What the exercise asks>
In the entries that follow, find each line with the word "filter" and copy it.

(Items listed in a dataset)
┄┄┄┄┄┄┄┄┄┄┄┄┄┄┄┄┄┄┄┄

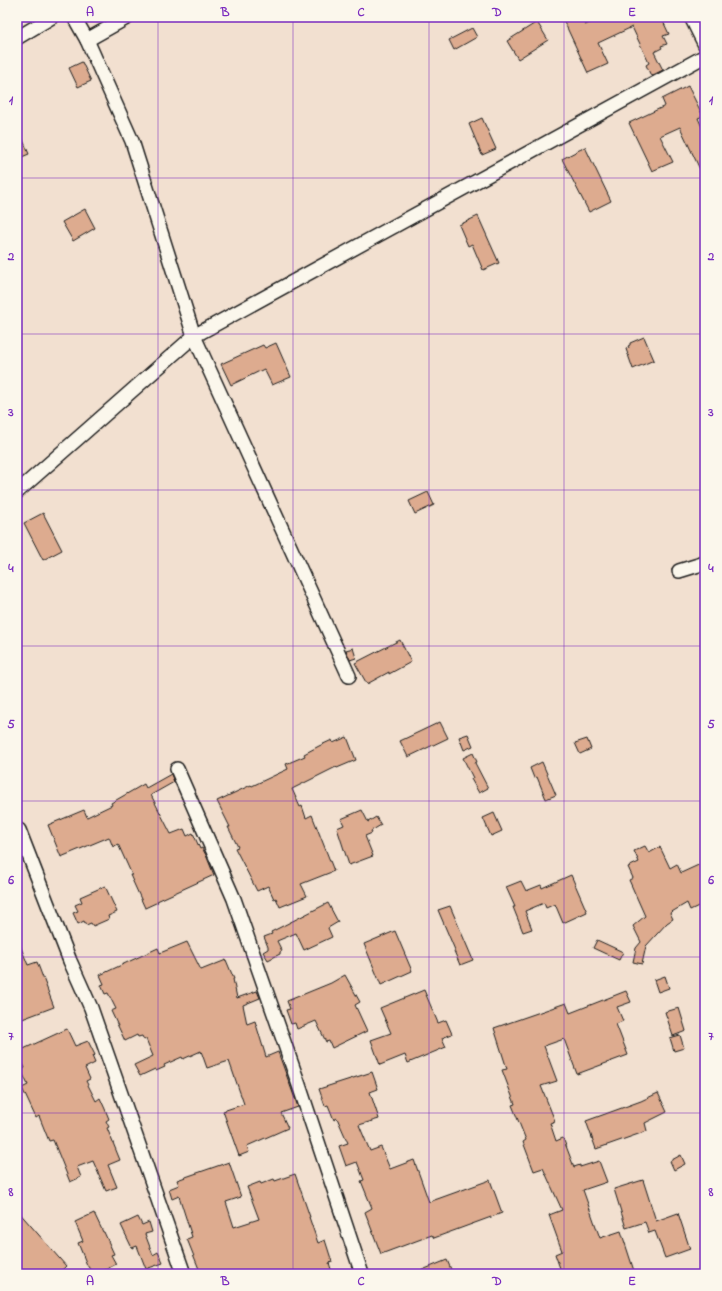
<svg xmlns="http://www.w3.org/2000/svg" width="722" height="1291" font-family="'Indie Flower',sans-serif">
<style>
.building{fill:#ddab8f;stroke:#1c1c1c}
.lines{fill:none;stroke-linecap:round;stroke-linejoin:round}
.street-casing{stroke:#1c1c1c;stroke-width:16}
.street{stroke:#fbf7ec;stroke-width:13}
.grid{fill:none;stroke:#7b2cbf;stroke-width:1;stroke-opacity:0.55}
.neatline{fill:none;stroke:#7b2cbf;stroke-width:1.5}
.grid-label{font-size:13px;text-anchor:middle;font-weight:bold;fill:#7b2cbf}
</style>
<rect width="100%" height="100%" fill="#f2e0d0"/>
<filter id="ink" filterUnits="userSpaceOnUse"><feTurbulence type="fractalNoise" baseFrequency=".025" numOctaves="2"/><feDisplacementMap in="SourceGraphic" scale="8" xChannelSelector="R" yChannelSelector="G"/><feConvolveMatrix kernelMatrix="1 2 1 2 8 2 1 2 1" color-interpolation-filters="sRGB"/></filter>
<g filter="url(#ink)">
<g class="building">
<polygon points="562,17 581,17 585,25 603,17 661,17 669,34 663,36 667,44 661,46 662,48 654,52 663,70 651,76 646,65 649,63 632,27 598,43 608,64 588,73"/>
<polygon points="537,22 548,40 518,59 507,41"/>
<polygon points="472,28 477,37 454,50 449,40"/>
<polygon points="82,62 91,81 78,87 69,68"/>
<polygon points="688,86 703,116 698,118 705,134 705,180 680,127 660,136 673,162 652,171 629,123 665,106 662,99"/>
<polygon points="482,118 496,149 482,155 469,124"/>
<polygon points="17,126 29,154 17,159"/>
<polygon points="585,147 611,201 589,212 562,159"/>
<polygon points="85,209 95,228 73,241 62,222"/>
<polygon points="478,216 499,263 483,270 472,244 468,246 459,225"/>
<polygon points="644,337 654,360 633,369 626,349 629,348 628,346 630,345 630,343"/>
<polygon points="276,343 291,377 272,385 264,369 231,385 221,364 263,345 265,348"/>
<polygon points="428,492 434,505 415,514 409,501"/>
<polygon points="43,513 62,550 43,560 24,523"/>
<polygon points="400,640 411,662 389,674 389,672 367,684 355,663"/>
<polygon points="353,648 356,658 350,660 346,650"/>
<polygon points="440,722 448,738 408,757 400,741"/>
<polygon points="468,734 473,746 464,750 459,737"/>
<polygon points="347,737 356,760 337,768 336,767 292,789 300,807 302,806 306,818 312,815 334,871 301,884 307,896 280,907 276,898 274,899 268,886 257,891 235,848 238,847 228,827 230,827 217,801 251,785 252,786 288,769 286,764 305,756 304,754 319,746 332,740 333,743"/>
<polygon points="587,739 591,749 580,754 575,743"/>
<polygon points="473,753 477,762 475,763 488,788 479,793 471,779 473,778 463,758"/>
<polygon points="542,762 556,795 546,799 537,777 534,778 530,768"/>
<polygon points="171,774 174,782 151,795 171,834 184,829 187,836 193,833 200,849 202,848 206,855 214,875 157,901 158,902 145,908 130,875 132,875 118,844 113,847 109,837 61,857 48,825 84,810 87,817 112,805 111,803 144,784 146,788"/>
<polygon points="362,810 368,822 376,817 381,825 371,831 372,833 365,836 373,856 349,865 337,828 344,825 341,819"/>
<polygon points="494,813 502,831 491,836 483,818"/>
<polygon points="645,846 649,853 660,847 670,868 677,864 681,873 705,862 705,903 690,910 687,903 670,913 673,919 667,923 646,946 642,964 633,962 636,948 641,942 633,926 645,916 629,880 633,878 628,867 639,862 634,851"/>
<polygon points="571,875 587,912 563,923 555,904 546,908 544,903 525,911 532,929 523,932 513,907 515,907 506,887 521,881 526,891 541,885 542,888"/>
<polygon points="105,886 117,912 108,916 109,919 93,926 91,923 86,925 84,921 78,924 73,913 78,911 75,905 82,902 80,897"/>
<polygon points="328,903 338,922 328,928 332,937 304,950 296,933 277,941 282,951 280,952 280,954 268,960 263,952 268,949 268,947 264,937 272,934 271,932"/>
<polygon points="450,906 473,960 460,965 454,951 455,950 438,910"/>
<polygon points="395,931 412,971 381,985 364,944"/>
<polygon points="17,938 28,965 37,962 54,1007 17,1021"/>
<polygon points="597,940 623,952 619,960 593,948"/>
<polygon points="187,942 201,970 226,960 234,979 233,979 237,998 257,991 260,998 243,1005 247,1024 255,1021 266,1057 278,1052 298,1107 281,1113 288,1128 247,1146 249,1152 239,1156 223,1111 244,1104 229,1061 207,1068 201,1051 183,1059 182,1057 164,1065 165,1067 156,1071 155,1069 140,1076 134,1065 153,1056 146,1039 144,1040 142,1036 138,1037 137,1035 125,1041 111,1011 116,1009 108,993 105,994 101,985 104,984 100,975 158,948 160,953"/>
<polygon points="345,975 360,1002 355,1005 367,1031 332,1048 329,1041 326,1042 316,1021 297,1029 295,1023 291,1024 286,1010 290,1009 287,1001 331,983"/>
<polygon points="665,976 669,988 658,992 654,980"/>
<polygon points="424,990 438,1023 446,1020 452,1034 442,1038 446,1047 408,1063 405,1055 380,1065 371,1040 391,1033 380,1008"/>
<polygon points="626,991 631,1002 617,1007 623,1021 616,1024 628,1055 577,1074 564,1039 544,1046 557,1081 541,1086 555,1121 550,1123 556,1141 563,1138 574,1167 580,1165 580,1167 599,1161 607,1182 583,1190 600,1238 621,1231 635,1274 562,1274 555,1254 562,1251 549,1215 562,1210 543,1168 534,1171 523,1142 526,1140 512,1105 515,1104 502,1070 507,1069 494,1028 566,1003 570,1013"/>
<polygon points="679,1008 686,1031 673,1036 665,1012"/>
<polygon points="67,1029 75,1046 88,1041 95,1055 92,1056 95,1063 85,1068 90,1079 86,1081 96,1101 100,1098 105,1109 109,1119 106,1121 109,1127 107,1128 120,1160 108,1165 117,1187 106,1191 93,1161 77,1167 81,1177 70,1182 53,1140 49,1141 39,1116 36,1118 22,1088 28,1085 21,1070 25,1068 17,1052"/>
<polygon points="680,1035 684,1048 674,1051 670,1038"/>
<polygon points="372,1072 378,1089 370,1092 379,1119 359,1125 370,1151 381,1147 390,1169 414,1160 429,1202 490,1180 502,1213 434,1238 432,1235 381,1254 365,1212 372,1208 361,1181 364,1180 357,1162 346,1166 339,1146 348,1143 337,1118 334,1120 328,1105 325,1106 319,1089"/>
<polygon points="658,1093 667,1112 645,1123 647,1131 596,1149 586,1121 641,1101"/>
<polygon points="681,1155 685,1164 674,1170 670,1161"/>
<polygon points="229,1162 241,1197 226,1202 234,1227 259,1219 247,1187 260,1182 261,1184 274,1179 275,1181 295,1174 310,1217 309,1217 318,1243 325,1240 332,1262 329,1263 332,1272 326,1274 201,1274 187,1239 192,1237 179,1196 172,1199 169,1189 179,1185 177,1180"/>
<polygon points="643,1180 656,1221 678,1213 690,1249 665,1258 655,1231 649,1233 645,1222 626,1228 614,1189"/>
<polygon points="17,1210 66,1266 58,1274 17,1274"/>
<polygon points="94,1213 103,1232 104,1232 114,1254 111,1255 116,1264 98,1274 93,1274 87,1265 78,1243 83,1241 75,1222"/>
<polygon points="138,1217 142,1225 149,1222 152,1232 145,1234 153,1255 158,1252 163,1263 146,1269 137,1246 132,1248 121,1225"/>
<polygon points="447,1260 453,1274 415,1274 415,1273"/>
</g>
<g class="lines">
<g class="street-casing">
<g id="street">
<polyline points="74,17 87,40 132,141 194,336 349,676"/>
<polyline points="691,17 705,45"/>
<polyline points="17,38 52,17"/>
<polyline points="87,40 128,17"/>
<polyline points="17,492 194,336 369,240 705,56"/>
<polyline points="679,571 705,563"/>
<polyline points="177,769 234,899 299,1085 362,1274"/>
<polyline points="19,830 70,961 91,1008 184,1274"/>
</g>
</g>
<use href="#street" class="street"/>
</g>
</g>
<path class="grid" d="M158,17V1274M293,17V1274M429,17V1274M564,17V1274M17,178H705M17,334H705M17,490H705M17,646H705M17,801H705M17,957H705M17,1113H705"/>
<rect width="722" height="1291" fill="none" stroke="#fbf7ec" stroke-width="44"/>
<rect x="22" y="22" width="678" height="1247" class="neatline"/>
<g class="grid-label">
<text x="90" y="16">A</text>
<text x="225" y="16">B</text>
<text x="361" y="16">C</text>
<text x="497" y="16">D</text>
<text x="632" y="16">E</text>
<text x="11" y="104">1</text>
<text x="711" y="104">1</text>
<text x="11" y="260">2</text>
<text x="711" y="260">2</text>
<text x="11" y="416">3</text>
<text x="711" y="416">3</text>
<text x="11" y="572">4</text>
<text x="711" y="572">4</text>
<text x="11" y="728">5</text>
<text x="711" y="728">5</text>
<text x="11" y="884">6</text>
<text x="711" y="884">6</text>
<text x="11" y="1040">7</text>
<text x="711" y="1040">7</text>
<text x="11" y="1196">8</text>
<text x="711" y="1196">8</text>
<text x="90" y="1285">A</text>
<text x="225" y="1285">B</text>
<text x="361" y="1285">C</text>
<text x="497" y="1285">D</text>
<text x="632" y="1285">E</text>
</g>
</svg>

┄┄┄┄┄┄┄┄┄┄┄┄┄┄┄┄┄┄┄┄

Solution to the problem>
<filter id="ink" filterUnits="userSpaceOnUse"><feTurbulence type="fractalNoise" baseFrequency=".025" numOctaves="2"/><feDisplacementMap in="SourceGraphic" scale="8" xChannelSelector="R" yChannelSelector="G"/><feConvolveMatrix kernelMatrix="1 2 1 2 8 2 1 2 1" color-interpolation-filters="sRGB"/></filter>
<g filter="url(#ink)">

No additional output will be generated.